PAN Manager replaces hardware components found within traditional servers with software, as well as much of the connecting "glue" that typically connects servers to other data center components (such as networks, storage and management), and significantly reduces the amount of switching infrastructure within the data center itself.
"Servers" are no longer physical devices with a specific hardware configuration—operating system, application, revision level, etc.—but software-based "assets" that can be dynamically applied to computing resources (processors and memory) as needed. As a consequence, these computing resources can be used much more efficiently, capital and operational expenses are reduced, and servers can be provisioned and re-purposed in minutes rather than weeks or longer.

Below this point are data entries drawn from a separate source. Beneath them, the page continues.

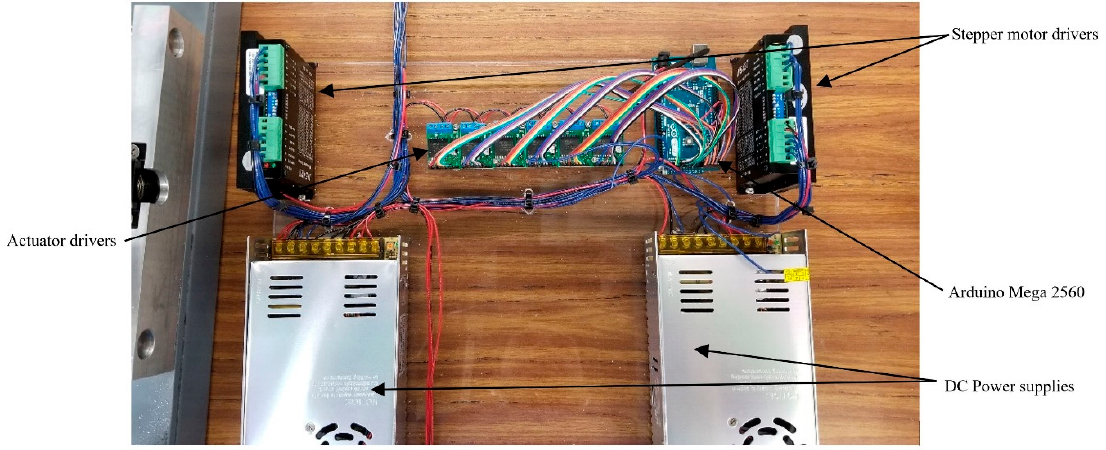
Figure 8. Control hardware preliminary assembly.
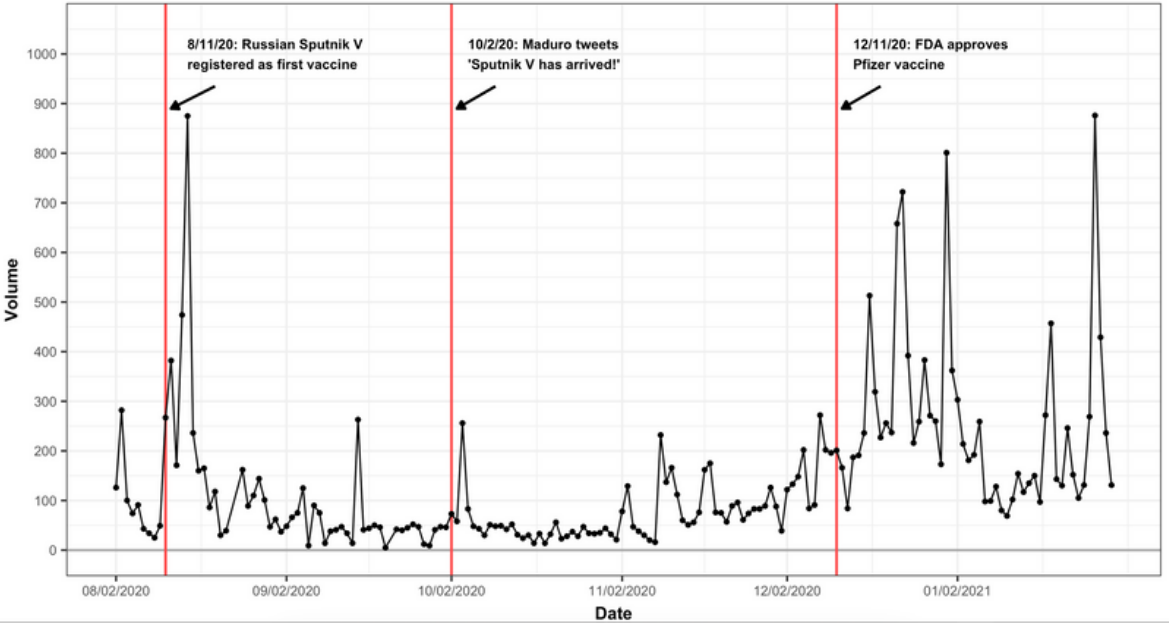
Figure 1. Time-series plot for vaccine myths. From COVID Decahose of Spanish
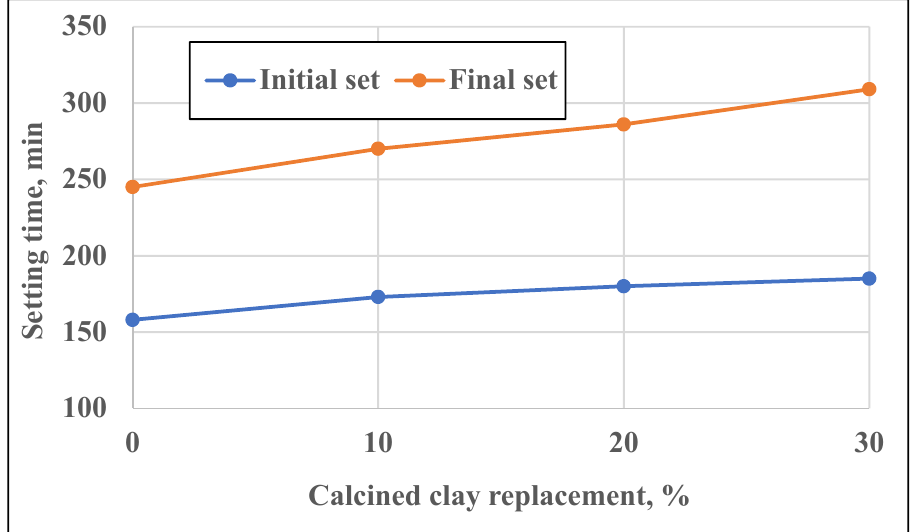
Figure 7 . Setting times of calcined clay blended cements with varying percentage replacements.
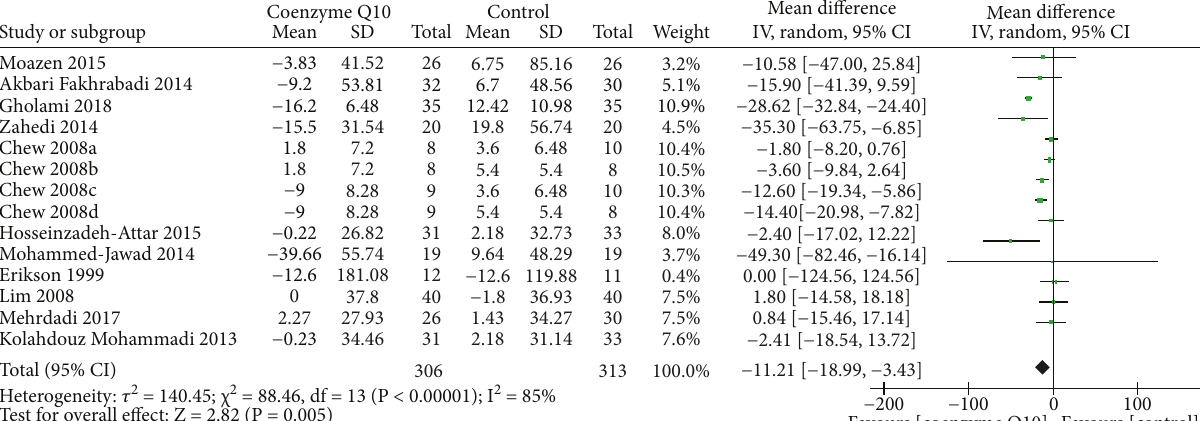
Figure 4: Fasting blood glucose.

Virtualizing infrastructure is just the start. The extended value of PAN Manager software comes from the services provided on top of the data center virtualization architecture. These include:
Provisioning and management
- Create virtual resources and resource pools
- Create servers
- Monitoring and events system
- Virtual remote management
- Online server re-configuration
- Dynamic repurposing
N+1 High Availability
- Automatic server failover
- Application clustering
N+1 Disaster Recovery
- Cost-effective, full system failover
Resource logging/chargeback
Security services
- Secure partitioning
- Administrative roles and privileges
BladeFarm services
- Multi-frame management
- Multi-frame N+1 high-availability
As I mentioned before, Egenera now faces competition from companies such as, Cassatt, Scalent Systems, Surgient, Novell/PlateSpin, and others offering management products for virtualized resources. Although Egenera would point out that they've been in business longer, have a larger number of partners and have a large installed base of satisfied customers, they still need to be aware that competitors exist and are offering interesting technology.
Egenera clearly has addressed many of the technical challenges to making general purpose blade systems act in similar ways to their proprietary systems. Helping CIOs and IT decision-makers become aware of Egenera, its products, and how those products still appears to be a challenge. As Egenera develops partnerships and alliances, the news about PAN manager is very likely to spread.